Duncan Hamilton: Margo's bill could live or die, but it must do so with dignity

It is guaranteed to create as many opponents as supporters

LIFE as a legislator isn't a barrel of laughs. Certainly in my time as an MSP, I was forced to sit and listen to some life-sapping debates. If you doubt me, the very title of The Leasehold Casualties (Scotland) Bill makes the point. Legislative purgatory.

But the launch of Margo MacDonald's End of Life Assistance (Scotland) Bill, takes us to a different order of magnitude altogether. For this bill is serious, important and deserving of MSPs full attention.

Hide Ad
Hide Ad

We should be grateful to Margo MacDonald for presenting the bill in the way she has. This is the right issue to be debating, and it is the right time to be doing it. Is the issue divisive, emotional, and complex? Absolutely, and that is exactly why the Scottish Parliament should be addressing it.

This, after all, is why we have a parliament – a chance to explore the big issues and to address questions which are real and hard in the lives of every family in every part of Scotland.

Moreover, it is precisely why we have the kind of parliament in Scotland that we do. A central feature of the new form of devolved government was the promise of a "new politics". Most of that since 1999 has been predictably trampled beneath the stampede of politicians seeking party advantage. But the new legislative process was always specifically designed to allow independents and backbenchers to provide an avenue for alternative thinking. More importantly, it was an essential hope of this new "parliament of minorities" that reflection and thought might replace tribal party allegiance.

For me, this bill is what the Scottish Parliament is all about. Fresh, bold, thought-provoking and focused on a matter of genuine public concern.

Further, there is no prospect whatsoever that a government of any hue would advocate this change. Not only would each party be divided, but it pits the advocates of change against big and influential lobbies, already including the Catholic Church and the British Medical Association. Further, there are no votes in this policy – it is guaranteed to create as many opponents as supporters. It has therefore taken an independent MSP to get this bill to the starting line.

Will it become law? Again, the refreshing thing about this bill is that all MSPs will have a free vote. That inevitably makes the result unpredictable. What matters is that MSPs rise to the occasion. In the UK political caste system, MSPs remain emphatically second-class politicians, commonly (and wrongly) viewed as less able and less informed than MPs at Westminster.

But these moments – the Iraq debate in 2002 being another – are the ones that can change those perceptions. The tone of this debate deserves to be respectful, weighty and considered. It can show the Scottish Parliament in a massively positive light. When you read it, the merits of the bill are finely balanced. Issues of ethics, morality, the rights of the individual – these are concepts which demand reflection, but what MSPs need to decide at this stage is whether they are in agreement in principle.
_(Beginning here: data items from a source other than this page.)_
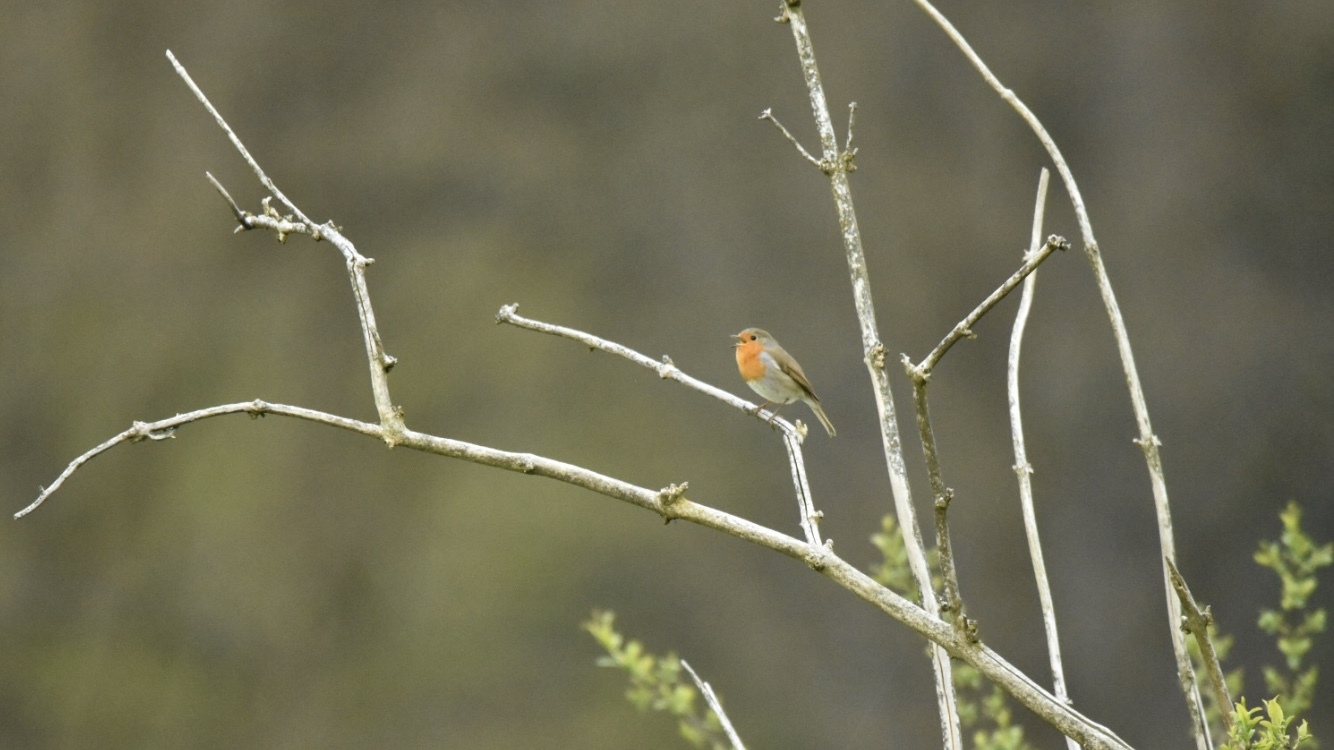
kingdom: Animalia
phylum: Chordata
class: Aves
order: Passeriformes
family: Muscicapidae
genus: Erithacus
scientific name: Erithacus rubecula
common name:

Were I still an MSP, this bill would have had my support.

Plainly, when it comes to the best way to die, there is no right answer. But for me, there is a wrong one. The current uncertainty over prosecutions for family members who assist a terminally ill patient to die is utterly unsatisfactory. Is the "we'll probably turn a blind eye" approach of the Director of Public Prosecutions in England really the best we can do?

Hide Ad
Hide Ad

We all know that families and medical professionals make decisions every day about gradually increasing or decreasing dosages to patients in the full knowledge that they will be more likely to slip away. Maybe for some that vagueness is both necessary and a comfort. I respect that and, on a personal level, might even prefer it. That option, regardless of this bill, will remain.

But if we acknowledge, as surely we must, that there are those who want to make a different choice and who want actively to end their lives, then what kind of society are we that refuses to make that choice possible?

Ultimately, this must not be presented as a choice between life and death. In the case of someone, to quote the terms of the bill, "who has been diagnosed as terminally ill and who finds life intolerable", it is a choice between death now, or death a little later.

No doctor or patient will be forced into this. It is no more than the creation of a voluntary additional option for those in an extremely limited number of cases – estimated at 50 per year.

Reading the bill, I think some of it needs to be tightened and it may well be that additional safeguards are required and that every option isn't covered. But that is precisely what the legislative process is for, and we should trust to it.

Above all, I hope MSPs enter the debate with an open mind. They should expect to change their opinion several times. They should not be scared of doing so, because the vast majority of voters are similarly torn. This bill poses big and tough questions which take all of us out of the comfort zone. But it is a necessary debate and one from which the Scottish Parliament can derive great credit if it approaches the issues properly.

There will doubtless be those who make dramatic and headline-grabbing interventions as this debate progresses. But for the sake of the issue, and for the reputation of the Scottish Parliament, it is vital that whether this bill lives or dies, it does so with dignity.